There is a talk to be had about why we go to war and how effective Maria’s methods were but I am not the one to have that talk. I have seen the theory that men go to war because they are sexually frustrated which would seemingly be backed up by them backing off when Maria sends her familiar to please them but that obviously can’t stop all wars from happening.

So what do we get? Maria goes in and tries to mess things up with her magic. She has  the means and the will to stop what she doesn’t like. But the show elicits interesting questions about the validity of war and if it’s right to stop questionable things from happening just because you can. The show seems to answer that pretty firmly with “War is inevitable” and “NO”. A huge resounding big fat no.

And to be honest I agree with both messages. World peace is nice to talk about but humans fight over ANYTHING. Religion, land, women, beliefs, power, whatever reason they want they’ll take. And as was shown by Junketsu no Maria, even if they’re stopped they’ll go and fight somewhere else time and time again until one of them proves their worth over the other. This is mostly due to the fact that governments don’t see a witch and go “oh we better stop”. Even today in the modern world, old men bicker and go to war but send young men out to die. Even if the soldiers don’t want to go to war they have to because they had a duty to.

To the second point, just because you have the power to stop something or do something doesn’t mean you should. That message seemed to be resoundingly clear. Maria gets BTFO on multiple occasions, even on threat of losing her life, if she continues to mess around with war.

But we also get the stronger message of standing up for what you believe in even if it costs you your life. Where would be be in the modern day world if everyone was afraid of dying just because they opposed the government, someone stronger than them, or a different country? I doubt we would have made anywhere close to the progress we are at today.

And one of the reasons I love Maria’s character so much is that she is determined. She doesn’t back down in the face of death of heavenly force or even death of being burned alive. Thankfully she is able to always make it out alive in the end. She even goes to the end of the series with the resolve to stop war even if she doesn’t have her magic anymore. She faced doubt, turmoil, betrayal from her friends, lots of inner conflict, and still came out a strong character who finally got to be happy.

To speak on the towns within the show there seems to be an implied message in there that rings true with many different forms of entertainment. Whenever there is a supernatural force or something beyond humans’ understanding, as long as it is HELPING us we will welcome it with open arms. But as soon as the conflict or problem is resolved we will turn on that being no matter what it is. Ender’s Game, my favorite book of all time, is another good example of this.

We see this in Maria when the town that Maria is well known in is in threat of losing their divine favor (according to the church of the Earth) because they helped Maria. They are almost instantaneous in their betrayal of her even though she helped Martha constantly. Ann seems to be the only one to stand by her side (possibly alluding to something about the innocence of children). I still feel like this is just society reacting to the circumstances; you can’t expect everyone to always side with the “hero” because real life isn’t that simple.

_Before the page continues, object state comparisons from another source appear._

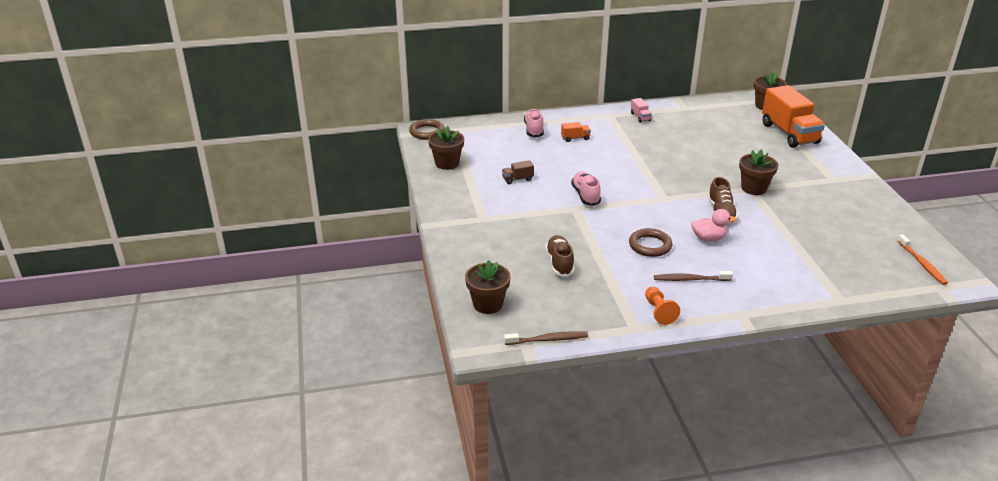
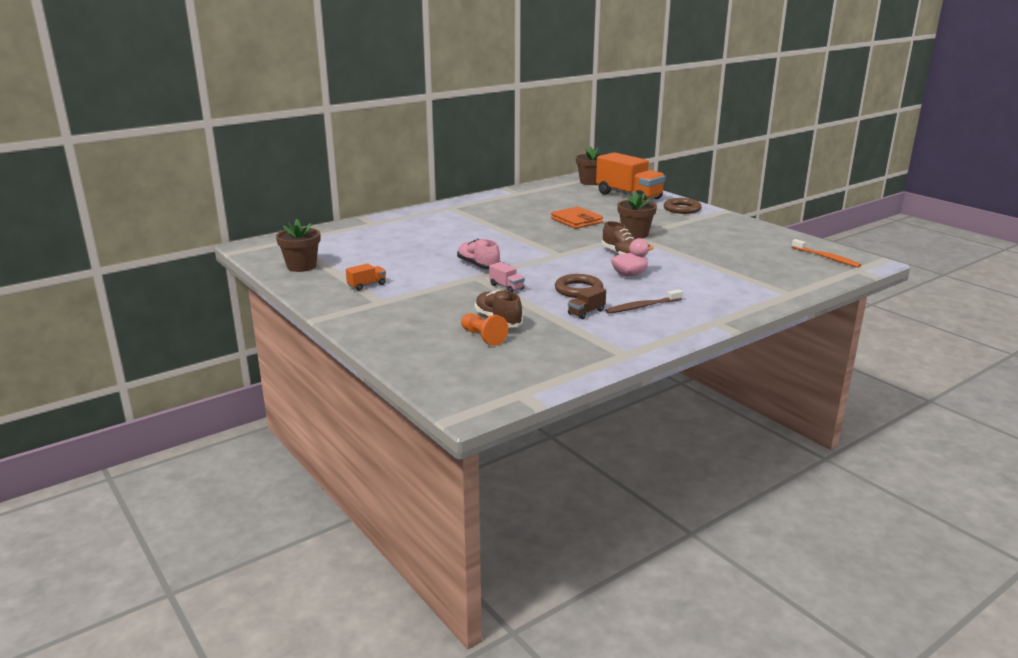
camera: 25 degrees left, 10 degrees down
(427, 132) = (257, 246): brown ring -> brown ring (682, 209)
(488, 304) = (447, 370): brown flower pot -> none
(517, 179) = (394, 265): brown truck -> brown truck (586, 312)
(534, 130) = (380, 228): pink shoe -> none
(548, 339) = (542, 384): brown toothbrush -> none
(575, 138) = (429, 227): orange truck -> orange truck (367, 285)
(640, 117) = (482, 204): pink truck -> pink truck (506, 287)
(659, 312) = (636, 337): orange pawn -> orange pawn (483, 337)
(712, 157) = (576, 221): none -> orange wallet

In the end I feel like Junketsu no Maria was a very well done show. There was some shaky ground especially towards the end but the show pulled it off in the end. Maria remained true to her convictions as a witch and she was able to find happiness after suffering so much opposition at the hands of EVERYONE. St. Michael gave her fair warning that he would try to stop her time and again if she kept messing with things but she didn’t back down even on that front. She willingly lost her magic and became something between a human and a witch and was welcomed back by the village.

I’m going to try to recommend this show to anyone who can actually get past the title. As Ping Pong: The Animation taught me, you can’t ever judge a show by its cover. I hope you all enjoyed this first blog post as much as I enjoyed writing it. I give Junketsu no Maria a 9/10 for entertainment and quality. Thank you all very much for reading, have a great day.